En ce début d’année, certains esprits chagrins mettent en garde contre une « dérive identitaire » qui serait incompatible avec la foi catholique (voir l’article de Pierre Saint-Servant dans Présent du 18 janvier). « Identitaire » ? Derrière ce terme assez vague, il y a la défense de nos traditions propres, de nos héritages nationaux et locaux. Où est le mal ? C’est justement la question à laquelle les intervenants de la XVIe université d’été de Renaissance Catholique (juillet 2007) avaient tenté de répondre. Ces conférences prononcées par des intellectuels (dont Jean Madiran) viennent d’être publiées chez Contrepoints : Le Patriotisme est-il un péché ?
Poser cette question, c’est d’abord s’interroger sur la patrie et la nation, réalités menacées par une folle intégration européenne dénoncée par Bruno Gollnisch. Devant l’impossibilité d’un Etat planétaire, il faut se rendre à l’évidence : la nation, c’est la dimension naturelle de la politique, chère à « l’animal social » d’Aristote, vivant toujours dans des communautés, lesquelles sont nécessairement limitées dans l’espace. Mais quid des Ecritures ? Que disent-elles des nations ? Si le salut n’est pas réservé à un peuple (« Il n’y a plus ni Juifs, ni Grecs… »), les communautés d’appartenance ne sont pas niées pour autant par un sain universalisme chrétien. Le Christ lui-même pleure devant Jérusalem, cité chérie (Matt. 23. 37).
Mais c’est surtout sur le patriotisme français que se penchent nos auteurs.
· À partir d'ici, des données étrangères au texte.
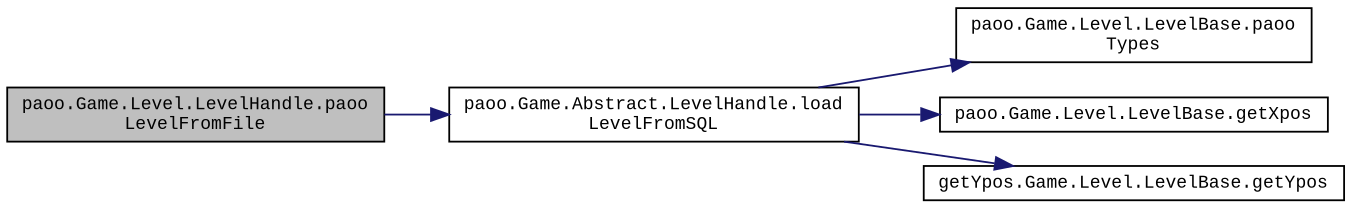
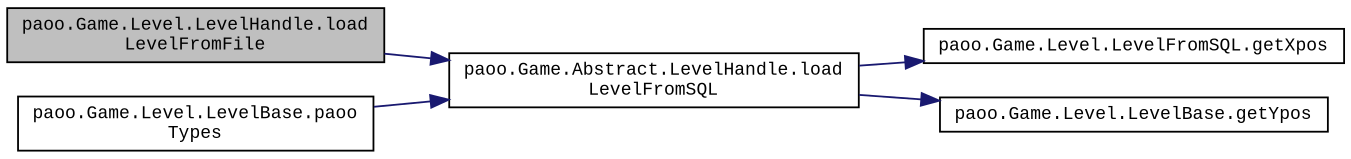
  digraph {
    fontname="Liberation Mono"
    rankdir=LR
    node [color=black fillcolor=white fontname="Liberation Mono" fontsize=10 shape=record style=filled]
    edge [color=midnightblue fontname="Liberation Mono" fontsize=10 labelfontname=Helvetica labelfontsize=10 style=solid]
-   n1 [fillcolor=grey75 fontcolor=black height=0.2 label="paoo.Game.Level.LevelHandle.paoo\lLevelFromFile" width=0.4]
+   n1 [fillcolor=grey75 fontcolor=black height=0.2 label="paoo.Game.Level.LevelHandle.load\lLevelFromFile" width=0.4]
    n2 [height=0.2 label="paoo.Game.Abstract.LevelHandle.load\lLevelFromSQL" width=0.4]
    n3 [height=0.2 label="paoo.Game.Level.LevelBase.paoo\lTypes" width=0.4]
-   n4 [height=0.2 label="paoo.Game.Level.LevelBase.getXpos" width=0.4]
-   n5 [height=0.2 label="getYpos.Game.Level.LevelBase.getYpos" width=0.4]
+   n4 [height=0.2 label="paoo.Game.Level.LevelFromSQL.getXpos" width=0.4]
+   n5 [height=0.2 label="paoo.Game.Level.LevelBase.getYpos" width=0.4]
    n1 -> n2
-   n2 -> n3
+   n3 -> n2
    n2 -> n4
    n2 -> n5
  }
Un patriotisme que chaque famille politique (royaliste, républicaine, bonapartiste, libérale) a tenté de dater avec un acte de naissance bien particulier. Pourtant, il serait bien absurde de faire naître notre patrie en 1789 ! Que l’on remonte aux Gallo-Romains, au baptême de Clovis ou à l’élection d’Hugues Capet, il est clair que se développe, à la fin du Moyen Age puis sous l’Ancien Régime, un véritable patriotisme charnel et traditionnel, mâtiné d’amour courtois, de vertus chevaleresques et de fidélité dynastique.
Mais la fierté nationale mute ensuite, lorsque l’homme révolutionnaire prétend refonder l’humanité, la société et régénérer la nation. Feu l’abbé Schaeffer rappelle que c’est de là que découlent la divinisation de l’Etat et les excès du nationalisme moderne, que le Saint-Siège n’a eu de cesse de dénoncer, tout en louant la nation comme cadre efficace d’enracinement et de gouvernement. Au titre de la destination universelle des biens, la doctrine de l’Eglise ne peut pas condamner l’immigration en tant que telle, mais elle rappelle également les droits de l’Etat d’accueil à réguler ou à restreindre l’immigration, tout comme le droit des personnes à ne pas immigrer. Experte en humanités depuis 2 000 ans, l’Eglise a toujours loué l’enracinement et les identités : de quoi alimenter de saines réflexions, au-delà de la dictature de « Big Other ».
Le Patriotisme est-il un péché ? Contrepoints, 434 p.